The Labour movement must now put forward plans for real reform of the Westminster system.

The biggest tribute to those who died at Peterloo? Keep fighting!

Electoral Reform Society senior director Willie Sullivan, meanwhile, insisted in a press release that:

200 years from the first movements for the vote, the majority of Parliamentarians remain unelected, with a House of Lords that too often looks like a private members’ club. Trust in politics is at rock bottom, and millions are excluded and alienated by a Westminster that is distant and out-of-touch.

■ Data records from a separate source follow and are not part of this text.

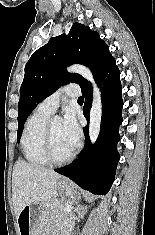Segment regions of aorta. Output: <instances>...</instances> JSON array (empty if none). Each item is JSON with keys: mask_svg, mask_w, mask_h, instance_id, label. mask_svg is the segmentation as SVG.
<instances>
[{"mask_svg": "<svg viewBox=\"0 0 155 235\" xmlns=\"http://www.w3.org/2000/svg\"><path fill=\"white\" fill-rule=\"evenodd\" d=\"M67 71L80 74L85 79L89 80L93 85V101L90 110L89 136L91 143L94 144L101 129L102 103L100 89L95 84L92 72L87 67L80 64H74L68 67Z\"/></svg>", "mask_w": 155, "mask_h": 235, "instance_id": "762f6f07", "label": "aorta"}]
</instances>
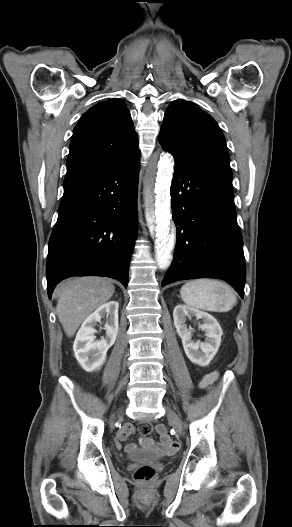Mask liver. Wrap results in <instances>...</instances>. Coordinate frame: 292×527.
Instances as JSON below:
<instances>
[{"label": "liver", "mask_w": 292, "mask_h": 527, "mask_svg": "<svg viewBox=\"0 0 292 527\" xmlns=\"http://www.w3.org/2000/svg\"><path fill=\"white\" fill-rule=\"evenodd\" d=\"M115 287L101 277H78L59 283L54 294L58 298L57 316L68 337L81 323L114 294Z\"/></svg>", "instance_id": "obj_1"}]
</instances>
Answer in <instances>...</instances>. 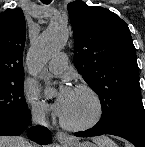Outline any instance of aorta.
<instances>
[{
    "label": "aorta",
    "instance_id": "762f6f07",
    "mask_svg": "<svg viewBox=\"0 0 145 147\" xmlns=\"http://www.w3.org/2000/svg\"><path fill=\"white\" fill-rule=\"evenodd\" d=\"M68 30L63 26L48 27L35 41L28 54V65L32 73L40 69L64 46Z\"/></svg>",
    "mask_w": 145,
    "mask_h": 147
}]
</instances>
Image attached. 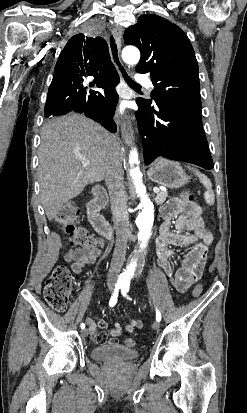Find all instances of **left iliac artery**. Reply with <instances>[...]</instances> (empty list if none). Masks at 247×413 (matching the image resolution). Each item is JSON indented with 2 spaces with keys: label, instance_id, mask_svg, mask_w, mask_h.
I'll return each instance as SVG.
<instances>
[{
  "label": "left iliac artery",
  "instance_id": "obj_1",
  "mask_svg": "<svg viewBox=\"0 0 247 413\" xmlns=\"http://www.w3.org/2000/svg\"><path fill=\"white\" fill-rule=\"evenodd\" d=\"M129 291V284H124V285H122L121 286V293H122V295L123 296H125V297H127L128 299H130L128 296H127V292ZM131 300V299H130ZM156 320L158 321V322H160L161 321V313H160V311L156 308Z\"/></svg>",
  "mask_w": 247,
  "mask_h": 413
}]
</instances>
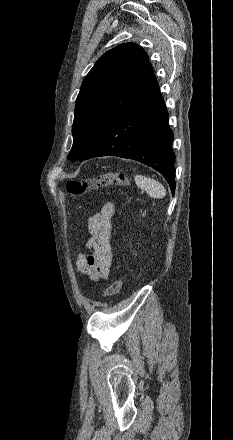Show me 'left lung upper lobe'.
I'll use <instances>...</instances> for the list:
<instances>
[{"label":"left lung upper lobe","mask_w":233,"mask_h":440,"mask_svg":"<svg viewBox=\"0 0 233 440\" xmlns=\"http://www.w3.org/2000/svg\"><path fill=\"white\" fill-rule=\"evenodd\" d=\"M153 75L147 53L133 43L101 56L84 78L76 99L70 160H84L112 122Z\"/></svg>","instance_id":"5c2ea615"}]
</instances>
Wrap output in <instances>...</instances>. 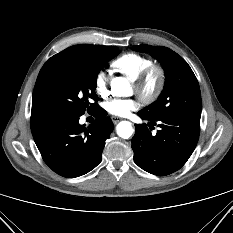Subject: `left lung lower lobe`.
Returning <instances> with one entry per match:
<instances>
[{
    "label": "left lung lower lobe",
    "instance_id": "0a47b994",
    "mask_svg": "<svg viewBox=\"0 0 233 233\" xmlns=\"http://www.w3.org/2000/svg\"><path fill=\"white\" fill-rule=\"evenodd\" d=\"M138 115L149 120V127L159 122L156 135L146 124H136L132 138L134 161L143 170L158 176L169 175L179 170L193 153L200 133V115L175 114L152 120L140 112ZM152 130V129H151Z\"/></svg>",
    "mask_w": 233,
    "mask_h": 233
}]
</instances>
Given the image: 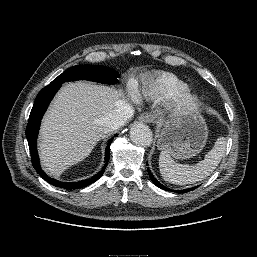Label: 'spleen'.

It is up to politicians to do something about this – to try and restore some trust by giving power back to the public. This has to involve listening to the majority of voters across all sides who want a fairly-elected second chamber and for seats in Parliament to match how we vote…

By far the biggest tribute to the struggles of those at Peterloo would be to kick-start a conversation about political reform today – and what must be done to revitalise the crumbling Westminster set-up.

Two centuries ago, tens of thousands of people rallied in Manchester to demand democracy. But authorities met them with violent repression. The rich and powerful were never going to end their stranglehold on society without a fight. And the same is true today. So if we want a fair, compassionate democracy in the UK, we need to stand up and be counted. Because only together can we truly bring about meaningful change.